§ PROBLEM TO WORK ON: Put every line of text read from the records below into a Markdown table with the columns No. and Line, numbering the rows and skipping blank lines. Leave the pictures out.

◇ ◇ ◇

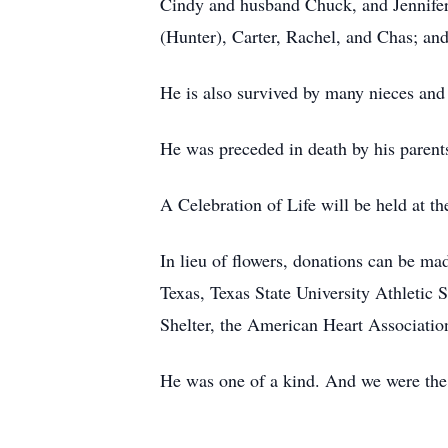
Cindy and husband Chuck, and Jennifer
(Hunter), Carter, Rachel, and Chas; and
He is also survived by many nieces and 
He was preceded in death by his parents
A Celebration of Life will be held at 
In lieu of flowers, donations can be ma
Texas, Texas State University Athletic
Shelter, the American Heart Associatio
He was one of a kind. And we were the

◇ ◇ ◇

§ SOLUTION:
| No. | Line |
|---|---|
| 1 | Cindy and husband Chuck, and Jennifer |
| 2 | (Hunter), Carter, Rachel, and Chas; and |
| 3 | He is also survived by many nieces and  |
| 4 | He was preceded in death by his parents |
| 5 | A Celebration of Life will be held at  |
| 6 | In lieu of flowers, donations can be ma |
| 7 | Texas, Texas State University Athletic |
| 8 | Shelter, the American Heart Associatio |
| 9 | He was one of a kind. And we were the |